A limitation of our study is the potential for coding errors, since PHIS uses ICD-9-CM and other billing codes to identify outcomes in hospitalized patients. We specifically did not use patients’ coded SCD genotype in our propensity score weighting. The ability of these codes to accurately identify patients’ SCD genotype or disease severity is not known, but likely unreliable, because the ICD-9-CM codes for the SCD genotypes are not discreet and inappropriately group patients together. For example, the ICD-9-CM codes for Hemoglobin S-β Thalassemia (282.41, 282.42) do not distinguish between Hemoglobin Sβ+ and Hemoglobin Sβ0 SCD, even though patients with Hemoglobin Sβ0 SCD have more severe SCD than patients with Hemoglobin Sβ+. To limit these potential errors from impacting our comparisons, we used variables that have more straightforward ICD-9-CM coding. It is also important to note that we were not able to determine if patients may have initiated HU during their hospitalization or if some patients may have had their HU held or mistakenly not ordered during their entire hospitalization. Since HU is not a proven treatment from complications in the acute setting and because 80% of the cohort was prescribed HU at some point during their hospitalization, we suspect that HU was not frequently initiated or held completely during patients’ hospitalizations.
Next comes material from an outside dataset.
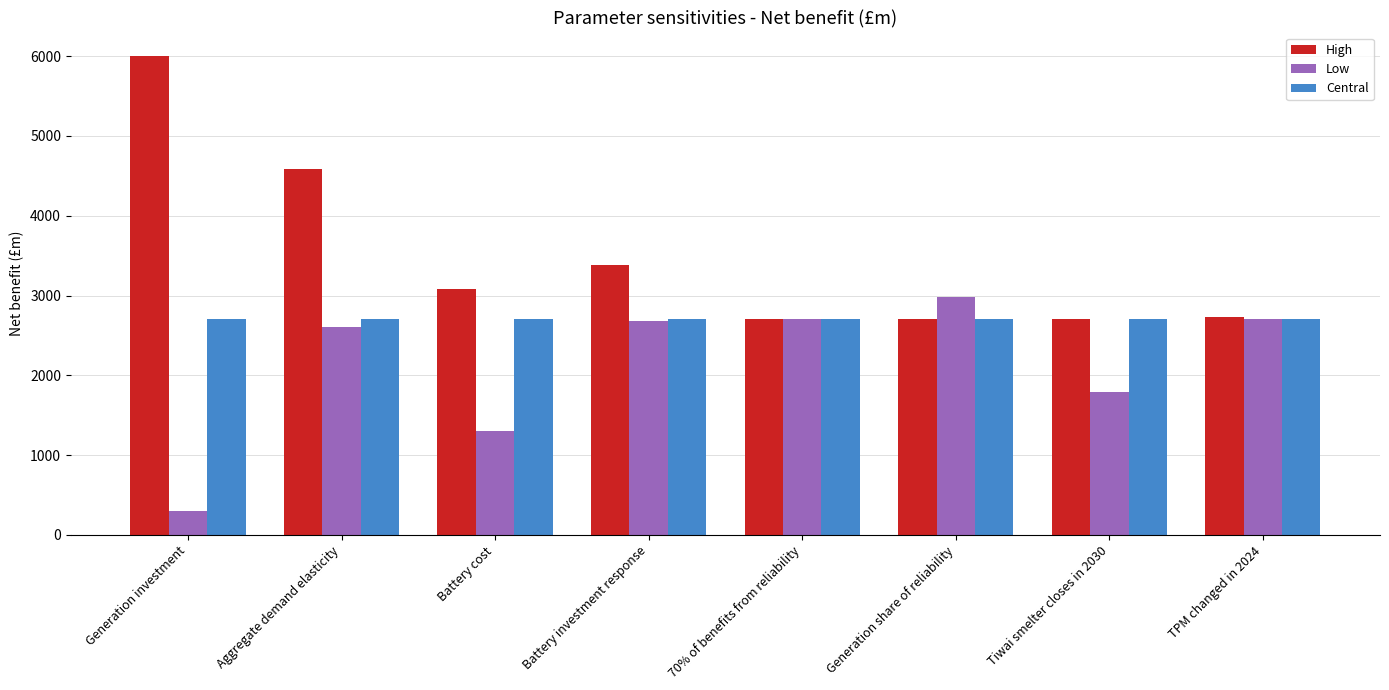

Which series has the widest spread of values?

High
We also note there are few limitations when applying propensity score weighting. First, it does not eliminate the potential for unmeasured confounding. Second, it assumes that there is a constant treatment effect over the course of the study. Since PHIS does not contain information about patients’ HU dose, adherence, duration of therapy, or hematologic response and because these are all potential factors that may modify HU’s effect on patients over time, we were unable to evaluate if HU had a constant effect.[9,22,23]
In summary, we report that hospitalized children with SCD frequently use HU. However, HU is not utilized by many children with clinically severe SCD who have limited other treatment options. Our results support consideration of HU in children with SCD to prevent their hospitalization, rather than as a treatment to improve their hospitalization outcomes. To improve the care of hospitalized children with SCD, additional treatments are needed to reduce their LOS, ICU admissions, and need for erythrocyte transfusions.
Conflicts of Interest
The authors have neither received payment to produce this manuscript nor have conflicts of interest to disclose.